Specifically, we describe work developed in the context of the DARPA CRASH/SAFE project,1 and plans for follow-on efforts, to (i) introduce an architecture for ISA-level micro-policy enforcement; (ii) develop a linguistic framework for formally defining micro-policies; (iii) identify and implement a diverse collection of useful micro-policies; (iv) verify, through a combination of rigorous testing and formal proof, that combinations of hardware and software handlers correctly implement the desired policies and that the policies imply specific high-level safety and security properties; and (v) elaborate a microarchitecture to provide hardware support with low performance overhead and acceptable resource costs. We demonstrate how emerging hardware capabilities and advances in formal specification and verification can be combined to make it tractable to engineer systems with strong security and safety properties. We combine ideas from programming languages, verification, language-based security, hardware design, and microarchitectural optimization to provide a clean model for capturing policies and efficient mechanisms for implementing them.
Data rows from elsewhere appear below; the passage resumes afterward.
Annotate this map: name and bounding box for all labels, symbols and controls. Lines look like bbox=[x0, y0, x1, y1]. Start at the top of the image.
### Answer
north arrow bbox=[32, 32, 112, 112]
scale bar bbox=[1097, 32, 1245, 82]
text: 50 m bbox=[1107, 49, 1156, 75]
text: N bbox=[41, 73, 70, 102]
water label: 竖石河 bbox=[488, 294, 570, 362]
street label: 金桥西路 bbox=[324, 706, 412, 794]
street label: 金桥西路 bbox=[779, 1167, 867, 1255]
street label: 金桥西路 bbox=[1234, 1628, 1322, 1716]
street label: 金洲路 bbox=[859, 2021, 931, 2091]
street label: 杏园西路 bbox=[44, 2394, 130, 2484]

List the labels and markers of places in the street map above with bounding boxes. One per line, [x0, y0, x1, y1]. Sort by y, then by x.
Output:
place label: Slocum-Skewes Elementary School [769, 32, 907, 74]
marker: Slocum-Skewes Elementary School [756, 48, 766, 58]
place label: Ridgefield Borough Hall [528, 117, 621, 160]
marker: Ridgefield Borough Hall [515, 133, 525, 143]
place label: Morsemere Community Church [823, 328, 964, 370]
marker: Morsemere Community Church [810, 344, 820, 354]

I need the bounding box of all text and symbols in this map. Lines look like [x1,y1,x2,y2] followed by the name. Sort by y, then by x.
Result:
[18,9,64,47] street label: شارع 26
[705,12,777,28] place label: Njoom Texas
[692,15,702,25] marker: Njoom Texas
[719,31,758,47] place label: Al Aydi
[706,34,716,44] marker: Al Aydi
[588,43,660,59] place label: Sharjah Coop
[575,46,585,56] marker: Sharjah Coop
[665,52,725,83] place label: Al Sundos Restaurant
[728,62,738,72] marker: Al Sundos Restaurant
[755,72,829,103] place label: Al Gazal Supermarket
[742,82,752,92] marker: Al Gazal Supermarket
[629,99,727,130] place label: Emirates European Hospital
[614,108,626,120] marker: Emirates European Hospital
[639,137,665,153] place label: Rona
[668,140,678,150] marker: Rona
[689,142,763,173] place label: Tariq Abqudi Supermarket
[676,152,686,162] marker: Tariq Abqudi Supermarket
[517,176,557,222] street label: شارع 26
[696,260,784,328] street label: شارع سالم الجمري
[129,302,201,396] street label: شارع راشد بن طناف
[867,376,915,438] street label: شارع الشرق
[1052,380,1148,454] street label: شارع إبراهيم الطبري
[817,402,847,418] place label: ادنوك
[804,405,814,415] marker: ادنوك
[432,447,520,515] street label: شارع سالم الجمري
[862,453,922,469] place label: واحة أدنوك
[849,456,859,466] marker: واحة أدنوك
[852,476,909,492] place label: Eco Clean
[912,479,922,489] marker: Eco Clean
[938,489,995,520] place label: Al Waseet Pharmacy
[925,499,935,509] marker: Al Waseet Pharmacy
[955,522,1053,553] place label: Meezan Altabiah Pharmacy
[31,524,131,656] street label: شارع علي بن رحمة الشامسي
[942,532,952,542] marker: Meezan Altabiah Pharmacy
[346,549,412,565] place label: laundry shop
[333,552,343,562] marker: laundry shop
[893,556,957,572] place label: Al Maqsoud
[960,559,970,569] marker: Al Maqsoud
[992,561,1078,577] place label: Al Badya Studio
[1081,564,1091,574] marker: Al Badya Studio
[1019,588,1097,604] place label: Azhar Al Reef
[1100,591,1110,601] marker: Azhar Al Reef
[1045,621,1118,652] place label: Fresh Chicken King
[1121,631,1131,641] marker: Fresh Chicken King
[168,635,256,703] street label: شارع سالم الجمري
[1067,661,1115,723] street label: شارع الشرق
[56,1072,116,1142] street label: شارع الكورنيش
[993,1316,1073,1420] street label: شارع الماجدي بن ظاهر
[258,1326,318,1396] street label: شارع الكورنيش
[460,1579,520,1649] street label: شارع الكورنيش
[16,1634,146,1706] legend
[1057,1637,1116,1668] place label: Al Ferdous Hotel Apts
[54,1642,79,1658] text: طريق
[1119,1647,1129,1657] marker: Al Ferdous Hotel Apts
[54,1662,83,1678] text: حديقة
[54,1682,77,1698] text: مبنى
Our proposed talk directly addresses the Requirements and Specifications topic of HCSS by emphasizing the formal specification and verification of our generic hardware and software mechanisms as well as specific micro-policies. Furthermore, it addresses the Designed-In Security theme, de- scribing how to support ubiquitous policy enforcement at the lowest levels of the hardware/software stack. Our ubiquitous enforcement guarantees that key security behavior is enforced even when the code contains errors and vulnerabilities. Since the policies are separate from the code, their enforcement is guaranteed as the code evolves during its lifetime.

---
1http://www.crash-safe.org

 

Presenter Bio:

Benjamin Pierce is Henry Salvatori Professor of Computer and Information Science at the University of Pennsylvania and a Fellow of the ACM. His research centers on programming languages, static type systems, language-based security, computer-assisted proof, concurrent and distributed programming, and synchronization technologies. His books include the widely used graduate texts Types and Programming Languages and Software Foundations. He serves as co-Editor in Chief of the Journal of Functional Programming, as Managing Editor for Logical Methods in Computer Science, and as editorial board member of Mathematical Structures in Computer Science and Formal Aspects of Computing. He is also the lead designer of the popular Unison file synchronizer.